DOCUMENT EXCERPT:
The game has two modes – multiplayer and single player. (There was a time when announcing a game also had multiplayer was exciting, then a time where if a game didn’t have both it was strange, and now we’re in a depressing EA themed dystopia where single player is a feature but offline single player is a privilege). In multiplayer you start with seemingly wide boundaries, but you’ll quickly run up against them and therefore your neighbours – other players, other gods. Do you go to war, hurling down cosmic wrath as you send your devout followers into battle, live in peaceful isolation, or cooperate and share lands. It’s explicitly permission-based but the kicker is that your followers aren’t under your direct control:
But the interesting thing about isolationists is that your little followers have free will. If they want to walk over to the other side, you can’t control them. You can’t tell them to do this. The little followers that you’ve built up may be different from mine, though. They may be more aggressive. They may have more free will. They may want to go over and just beat up somebody else, some other tribe. That is completely down to the people, your people versus my people. Or you can choose to go to war. War means that your people establish a base here, and they’ll start to eat and erode away at my territory. In that way you can eat away at my territory. Both of us have to agree to cooperate, and we also have to agree to go to war.
– Peter Molyneux, Rock, Paper, Shotgun interview
After the Curiosity experiment, the winner – fittingly named Bryan – was announced as the God of Gods. What’s more interesting is that players have the option to form religions and challenge Bryan and potentially take his place, adding a new level of play for the serious players. Rather than just building your corner of the world as you like, or interacting with your neighbours, the grand prize is there for the taking.
Communication is the other fascinating part of this, and has the potential to shape how players approach the game:
Once you meet and once you’ve formed an agreement, when you form an agreement, the only thing you can do is say, “What shall we do?” You have very limited communication. If you decide to cooperate, then you have full communication.
…
All I’m saying is, if I gave you the power to talk to this person at the start of the game, you would talk, and you would start obsessing about talking and making friends. If I don’t give you that power, that allows you to form a view of this person based on what they’ve done, rather than what they’ve said they’re going to do. That is a different psychological approach that you have. I think it’s going to work.
And on the nature of the single player…
Who dares to say their game is always online these days? I’m sure that if I said that on stage today, this red dot would appear on my forehead and I’d be sniped to death. So just like in Curiosity, you didn’t have to be online all the time to play Curiosity. You don’t have to be online all the time to play Godus. I don’t think that’s a feature that you will care about, playing in the offline mode. Because all these social feeds go out the window. You don’t see the other gods on this planet.

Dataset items
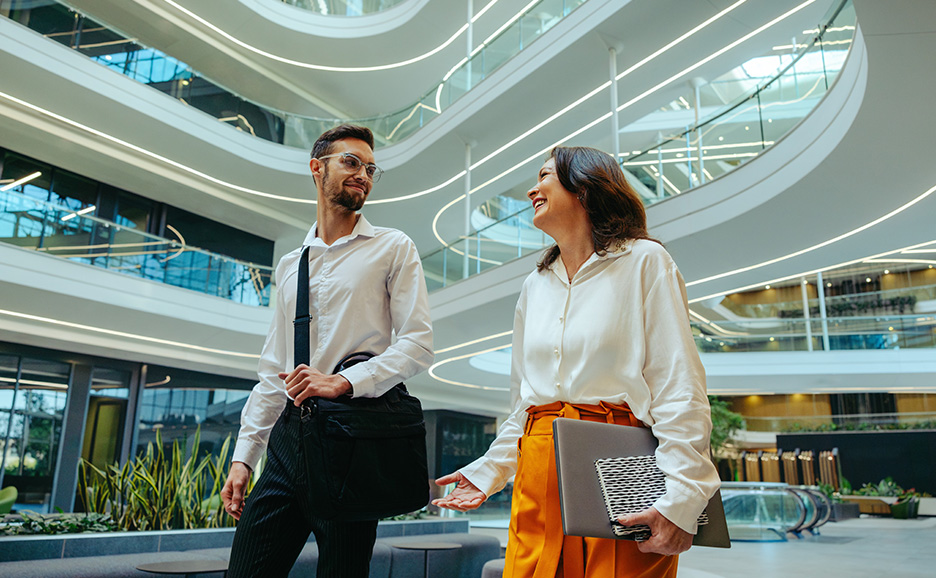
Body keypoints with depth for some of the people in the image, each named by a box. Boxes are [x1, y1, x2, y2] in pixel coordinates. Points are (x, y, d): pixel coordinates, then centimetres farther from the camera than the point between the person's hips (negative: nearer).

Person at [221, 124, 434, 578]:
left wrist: (344, 381, -18)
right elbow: (272, 371, 18)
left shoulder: (393, 248, 5)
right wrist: (243, 456, 10)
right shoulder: (290, 266, 18)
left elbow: (417, 344, -5)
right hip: (289, 437, 4)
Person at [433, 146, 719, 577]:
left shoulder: (643, 261, -2)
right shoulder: (535, 286, 16)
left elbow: (680, 389, -10)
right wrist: (489, 471, 14)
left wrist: (680, 499, -18)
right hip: (538, 482, 5)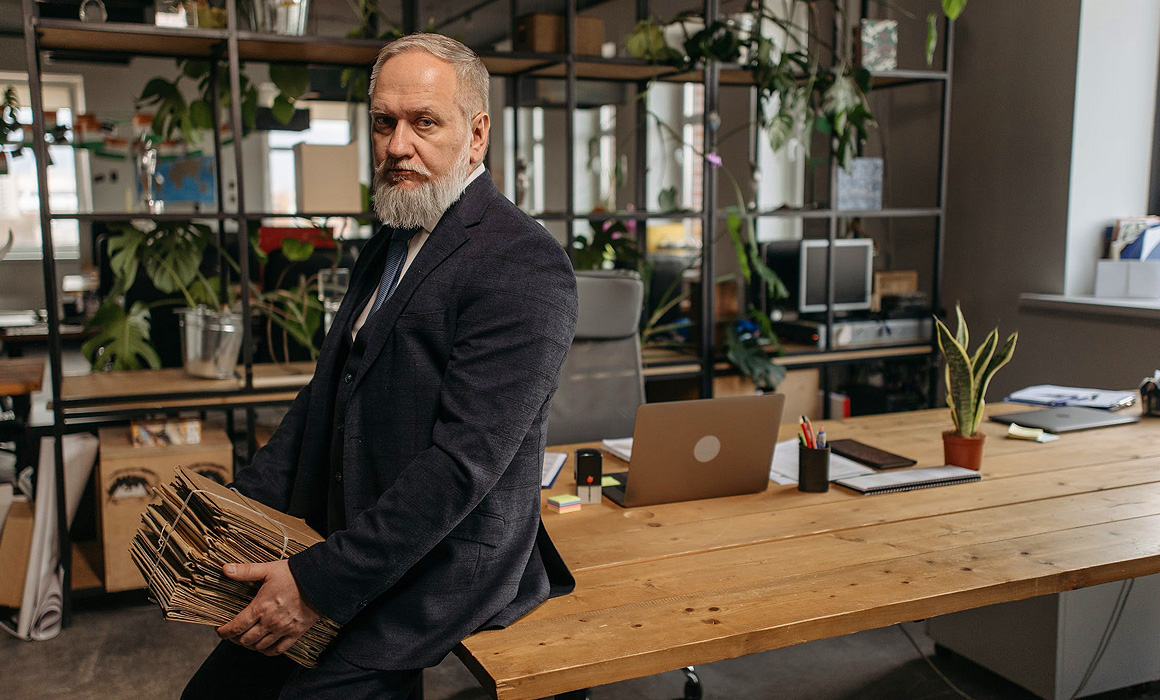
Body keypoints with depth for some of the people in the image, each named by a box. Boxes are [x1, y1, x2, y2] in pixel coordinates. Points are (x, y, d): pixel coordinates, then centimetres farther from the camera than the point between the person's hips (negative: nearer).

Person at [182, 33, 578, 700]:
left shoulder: (525, 266, -18)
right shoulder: (390, 246, 13)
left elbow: (463, 460, -24)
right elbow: (328, 394, 13)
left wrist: (321, 584, -23)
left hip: (441, 570, -8)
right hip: (346, 545, 8)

WORK INSTRUCTION 1: Reproduce the Godus article word for word, everything from "Communication is the" down to "going to work.".
WORK INSTRUCTION 2: Resume the article about the game Godus, writing on from its final sentence.

ANSWER 1:
Communication is the other fascinating part of this, and has the potential to shape how players approach the game:
Once you meet and once you’ve formed an agreement, when you form an agreement, the only thing you can do is say, “What shall we do?” You have very limited communication. If you decide to cooperate, then you have full communication.
…
All I’m saying is, if I gave you the power to talk to this person at the start of the game, you would talk, and you would start obsessing about talking and making friends. If I don’t give you that power, that allows you to form a view of this person based on what they’ve done, rather than what they’ve said they’re going to do. That is a different psychological approach that you have. I think it’s going to work.

ANSWER 2:
– Peter Molyneux, another Rock, Paper, Shotgun interview
The Leap Motion Controller
Ars Technica covered the Leap Motion Controller a little while ago, finding it “cool, but frustrating as hell”. More recently Ben Rose at Gaming Daily took it for a spin as a game controller. As you’d expect, some issues with accuracy and the obvious problem that if you’re using your entire arm as a primary input method you’re going to get very tired very fast:
Any more than ten minutes or so of constant gameplay quickly tired my arms to the point where I really didn’t want to play anymore, especially because I was having to constantly make small, precise movements. Even more annoyingly, the very act of moving my hands out of the interaction zone to have a rest causes inputs to fire all over the place, meaning that unless you’ve had the foresight to bind some kind of gesture to the pause function, you’re almost certainly going to run off the edge of something before you can hit ESC.
However, just as the Kinect didn’t really take off as a full-body controller but did very when used as a supplementary controller (voice commands, intermittent gestures, HUD controls and so on), it looks like the Leap will really shine in that space. Consistent use of one arm for input will be tiring, but making occasional gestures to perform less common tasks might well be both fun and immersive.
So, my attempts to use the Leap as a game controller in its own right ended up being too frustrating. I then toyed with the idea of using it only for specific inputs that make intuitive, tactile sense. The software works a lot better when it’s only having to register one or two gestures, rather than a whole controller’s worth and, honestly, there’s nothing quite like the feeling of throwing your hands forward to use force powers in Jedi Academy, or cast offensive spells in Skyrim.
I really hope the Leap takes off and gets some traction, because if enough devs get on board the possibilities are seriously exciting.